_What is being asked_
Reproduce the lines below verbatim, leaving out the pictures.

_Provided material_

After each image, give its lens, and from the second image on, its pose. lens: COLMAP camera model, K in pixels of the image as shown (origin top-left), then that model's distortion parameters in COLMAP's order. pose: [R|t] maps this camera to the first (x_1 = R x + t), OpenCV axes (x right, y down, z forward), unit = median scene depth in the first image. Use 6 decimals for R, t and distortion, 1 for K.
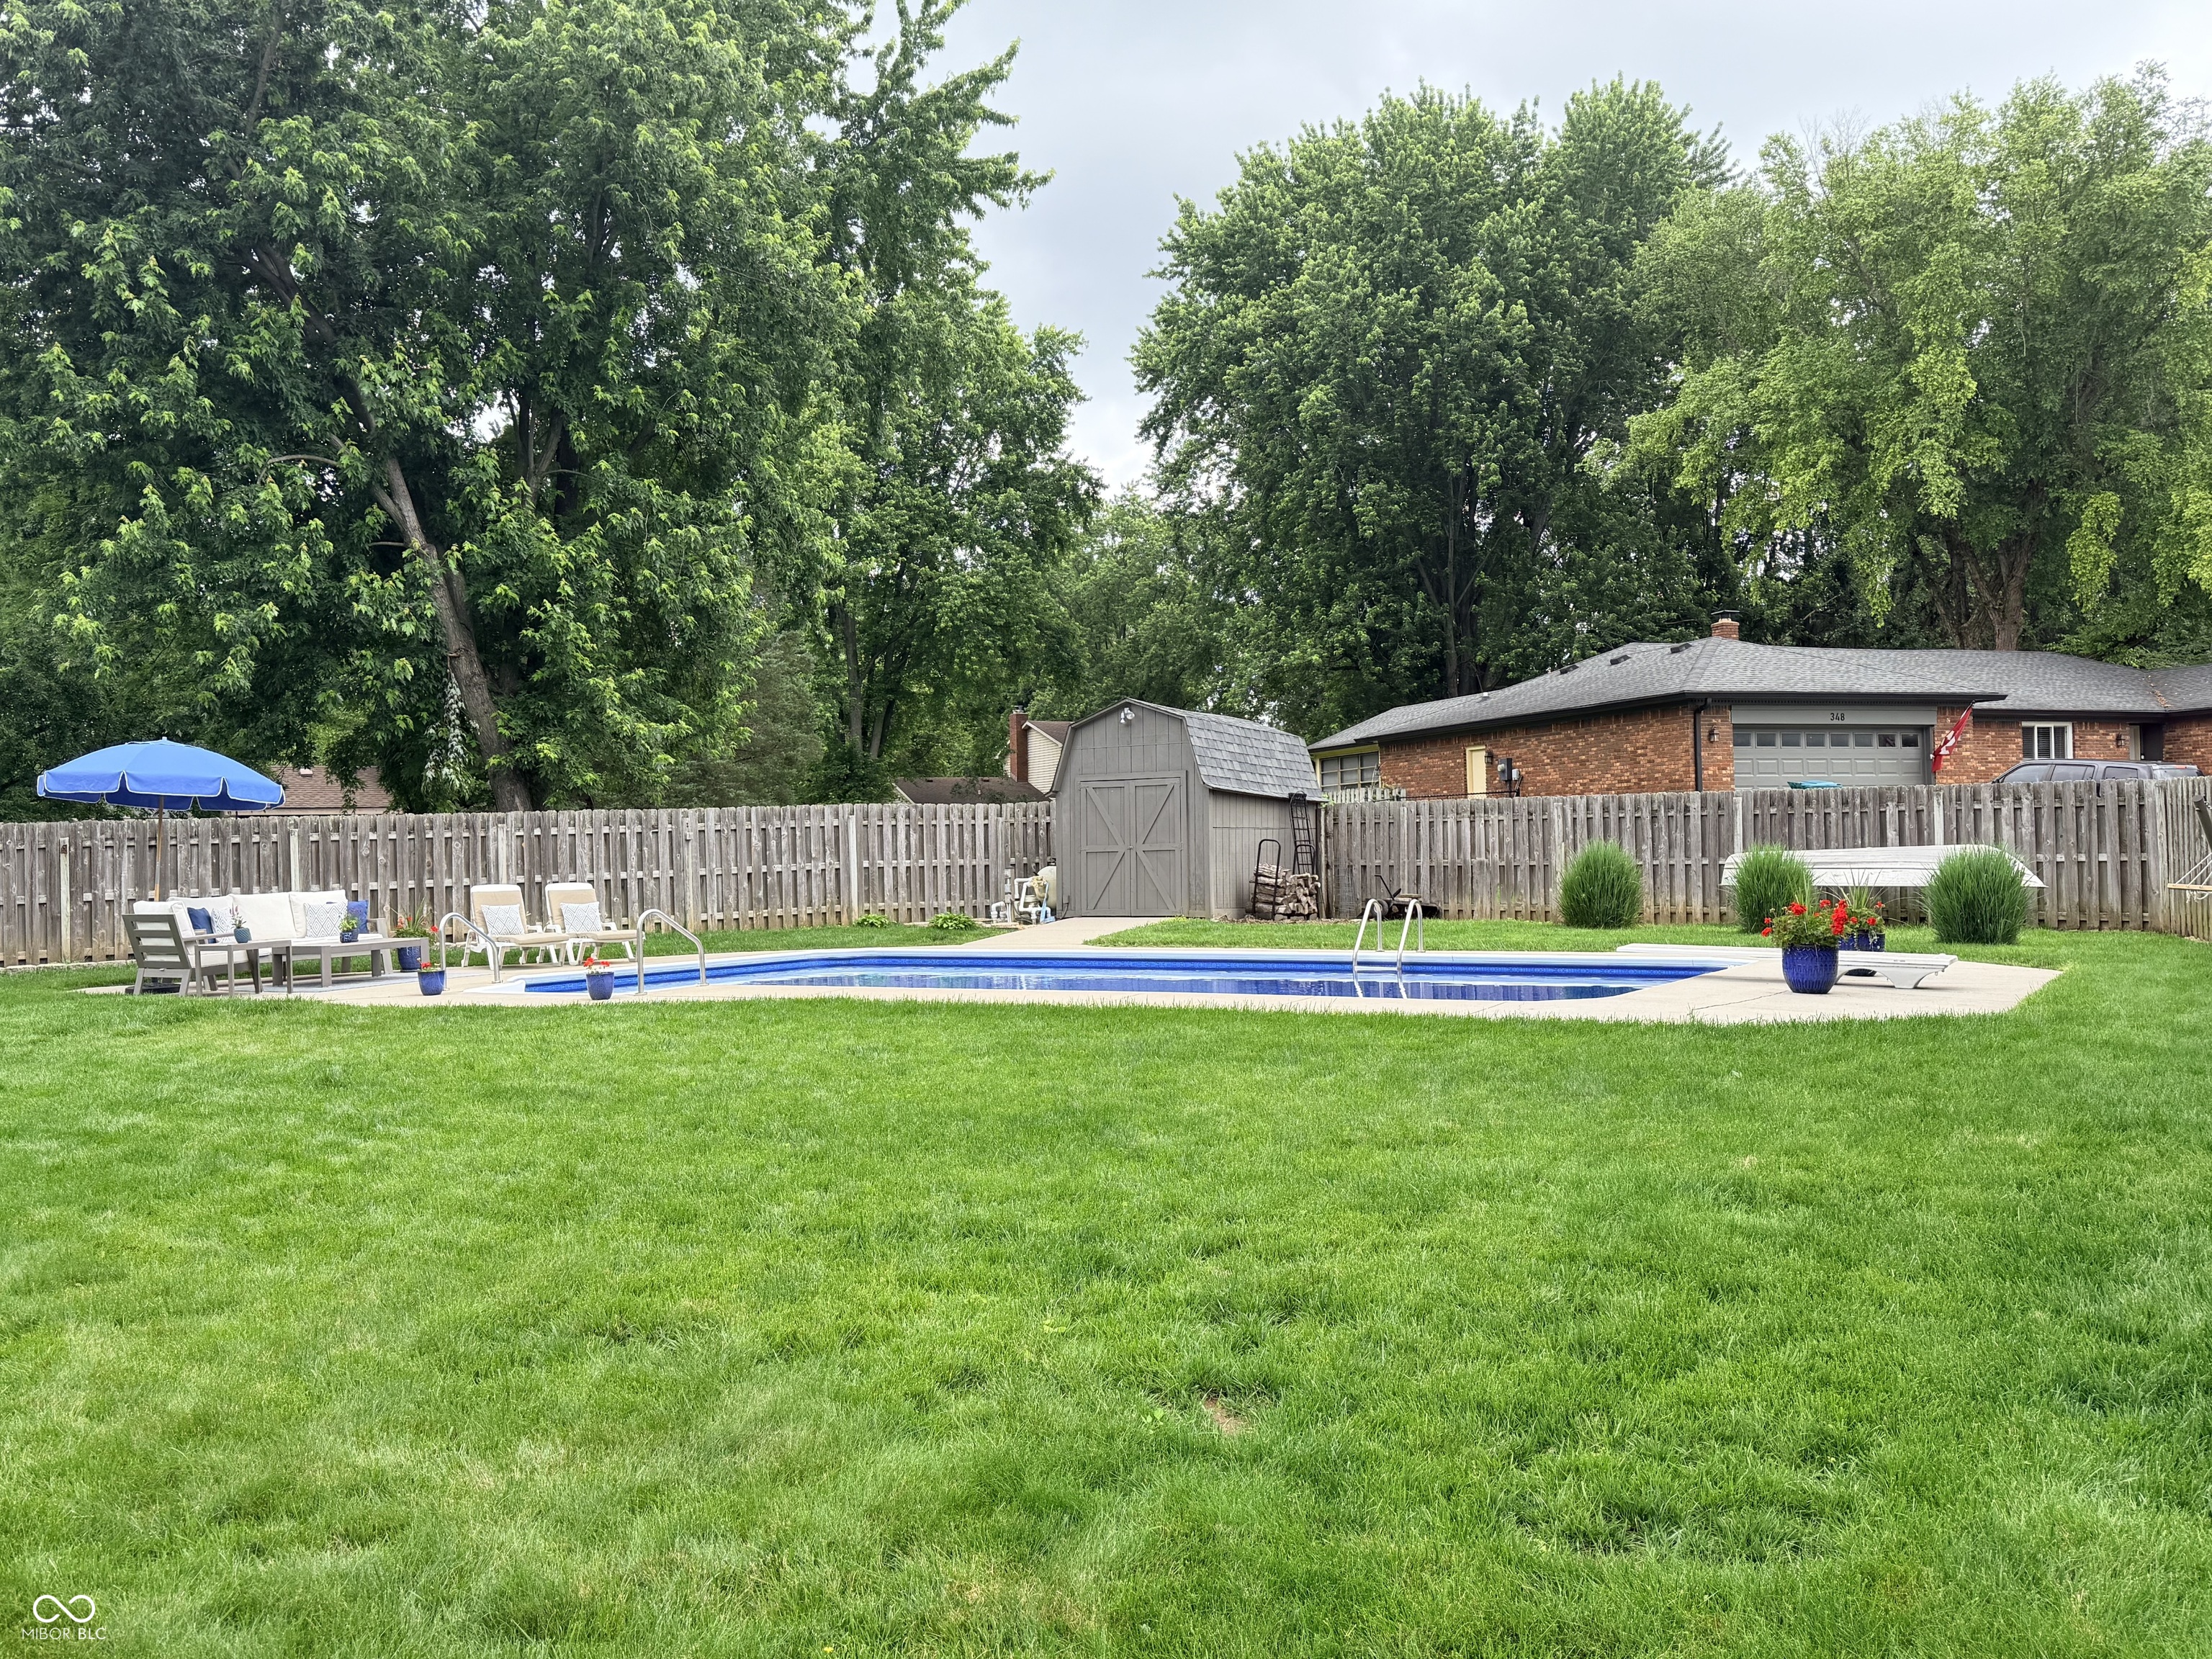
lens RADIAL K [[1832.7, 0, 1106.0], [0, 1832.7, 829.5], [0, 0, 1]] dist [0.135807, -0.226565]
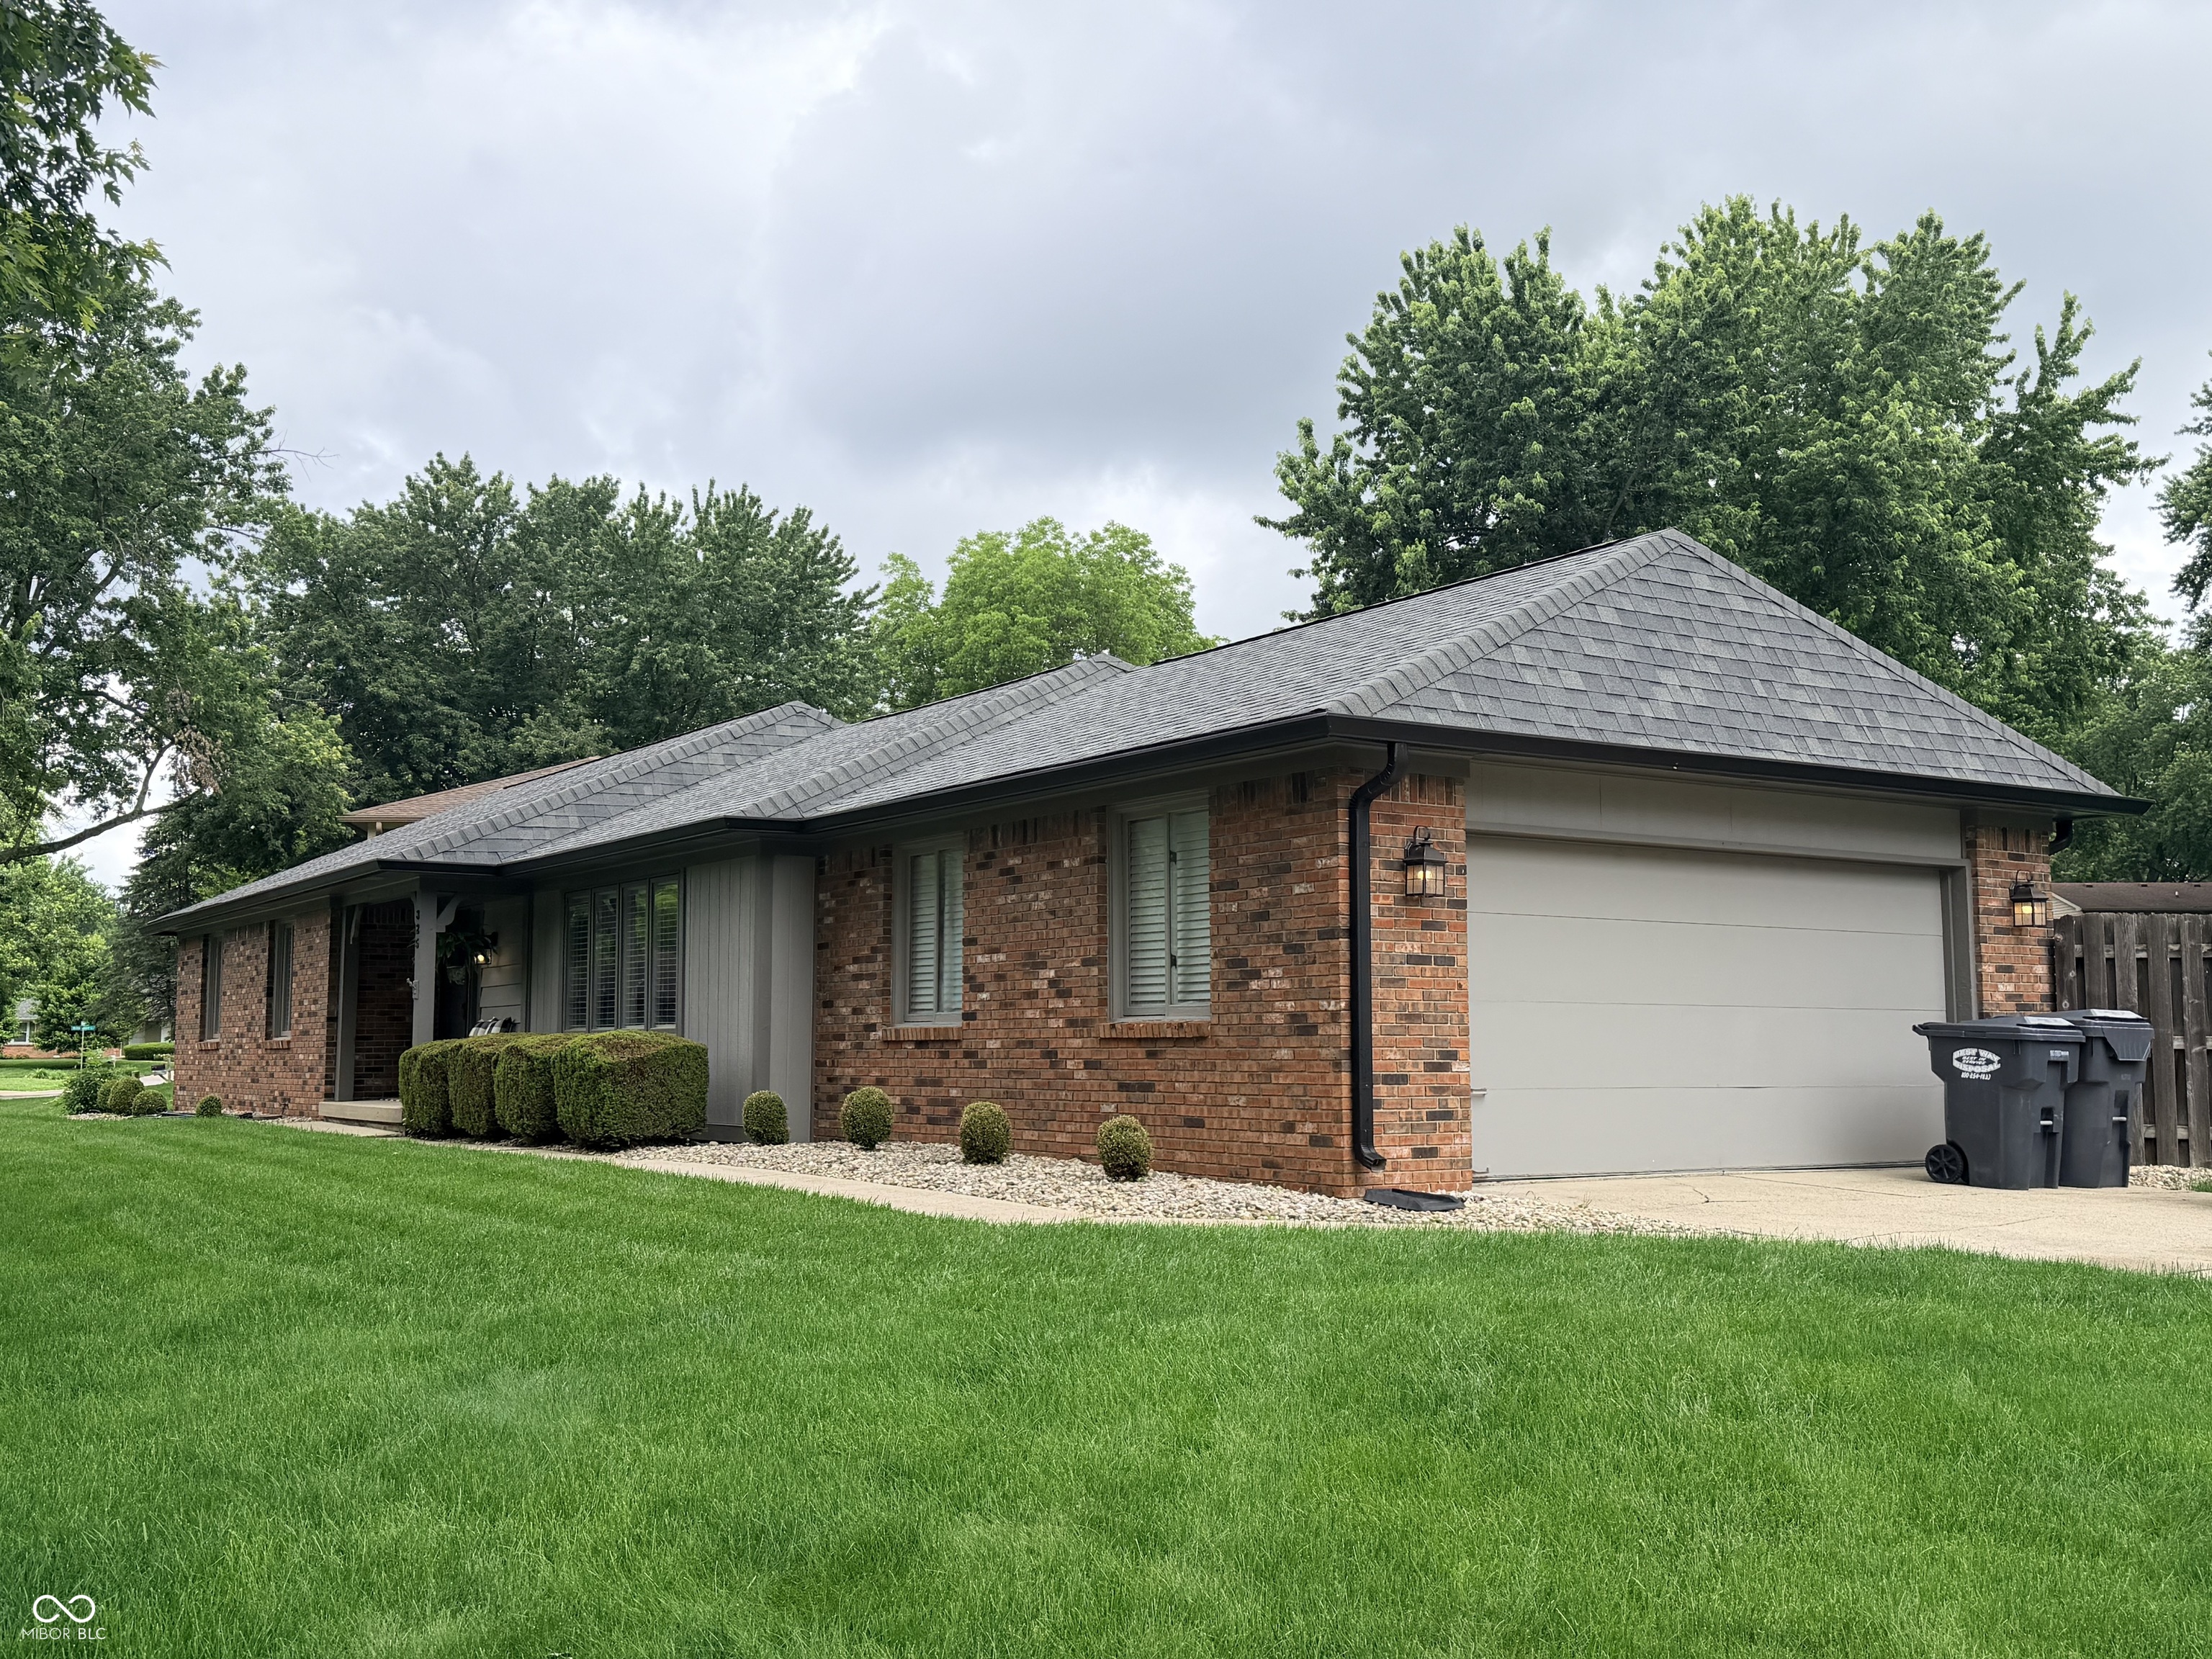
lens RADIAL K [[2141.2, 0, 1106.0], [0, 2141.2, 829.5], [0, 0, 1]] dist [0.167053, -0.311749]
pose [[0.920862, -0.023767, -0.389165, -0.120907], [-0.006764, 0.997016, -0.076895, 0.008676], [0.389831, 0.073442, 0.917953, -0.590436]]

_The answer_
After each image, give its lens, and from the second image on, its pose. lens: COLMAP camera model, K in pixels of the image as shown (origin top-left), then that model's distortion parameters in COLMAP's order. pose: [R|t] maps this camera to the first (x_1 = R x + t), OpenCV axes (x right, y down, z forward), unit = median scene depth in the first image. Use 6 decimals for R, t and distortion, 1 for K.
lens RADIAL K [[1832.7, 0, 1106.0], [0, 1832.7, 829.5], [0, 0, 1]] dist [0.135807, -0.226565]
lens RADIAL K [[2141.2, 0, 1106.0], [0, 2141.2, 829.5], [0, 0, 1]] dist [0.167053, -0.311749]
pose [[0.920862, -0.023767, -0.389165, -0.120907], [-0.006764, 0.997016, -0.076895, 0.008676], [0.389831, 0.073442, 0.917953, -0.590436]]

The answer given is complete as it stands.